# Start of MATERIAL FOR THE TASK

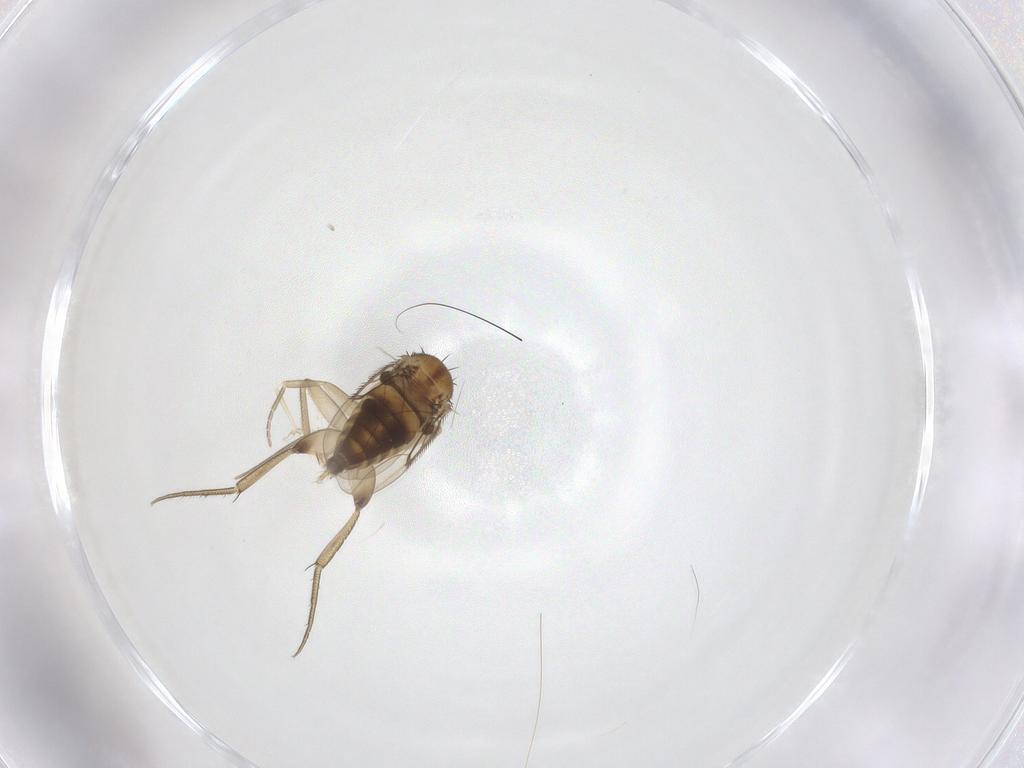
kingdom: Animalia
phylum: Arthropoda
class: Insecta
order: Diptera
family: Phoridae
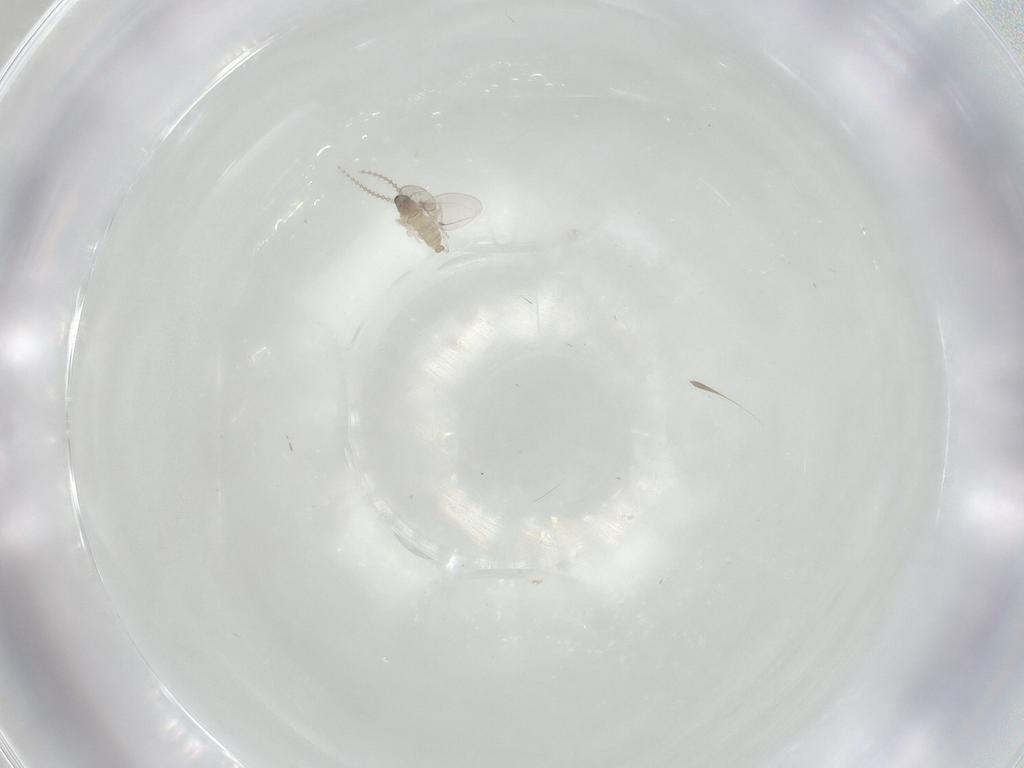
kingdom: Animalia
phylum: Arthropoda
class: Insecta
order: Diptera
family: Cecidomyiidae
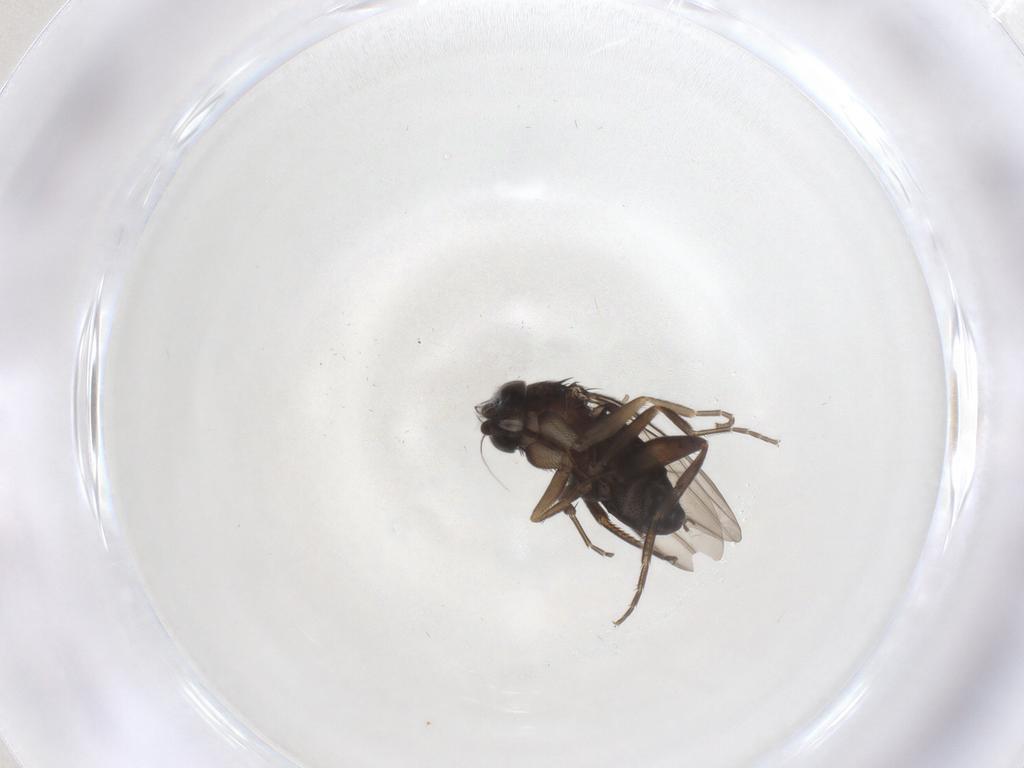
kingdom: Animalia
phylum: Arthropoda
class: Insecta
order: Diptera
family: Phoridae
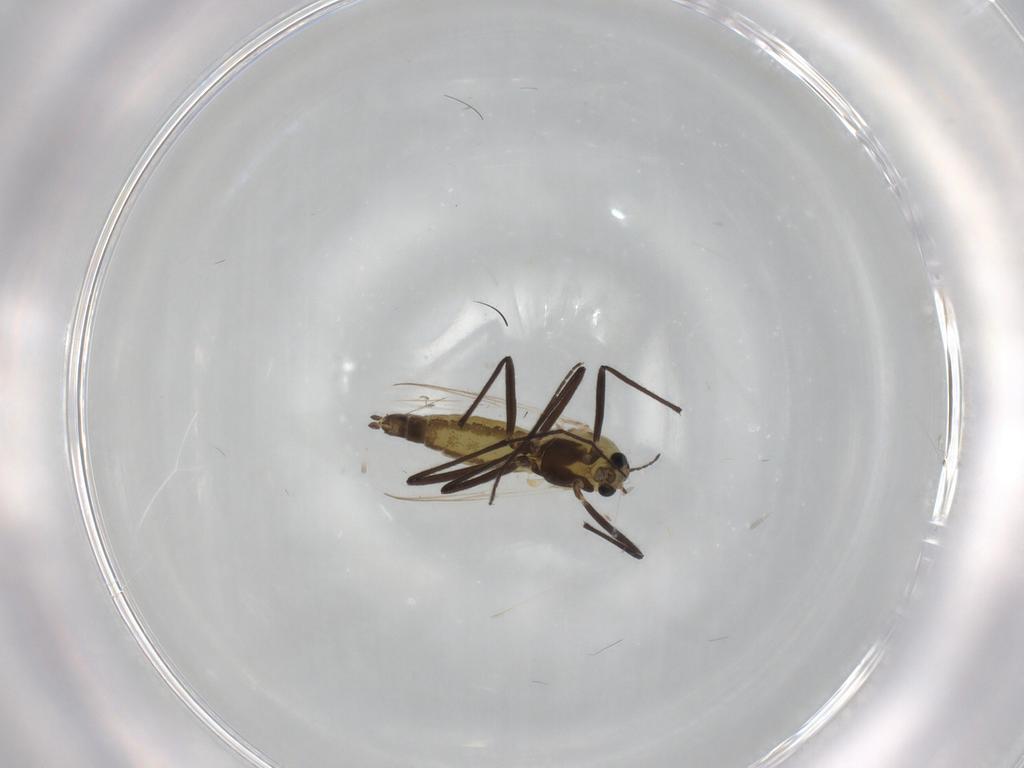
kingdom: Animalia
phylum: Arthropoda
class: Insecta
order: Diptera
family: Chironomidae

# End of MATERIAL FOR THE TASK

TASK OBJECTIVE
Put every line of text from all the records above into a JSON list of strings, one string per line, with blank lines dropped. Leave the pictures out of your answer.

ANSWER TO THE EXERCISE
[
  "kingdom: Animalia",
  "phylum: Arthropoda",
  "class: Insecta",
  "order: Diptera",
  "family: Phoridae",
  "kingdom: Animalia",
  "phylum: Arthropoda",
  "class: Insecta",
  "order: Diptera",
  "family: Cecidomyiidae",
  "kingdom: Animalia",
  "phylum: Arthropoda",
  "class: Insecta",
  "order: Diptera",
  "family: Phoridae",
  "kingdom: Animalia",
  "phylum: Arthropoda",
  "class: Insecta",
  "order: Diptera",
  "family: Chironomidae"
]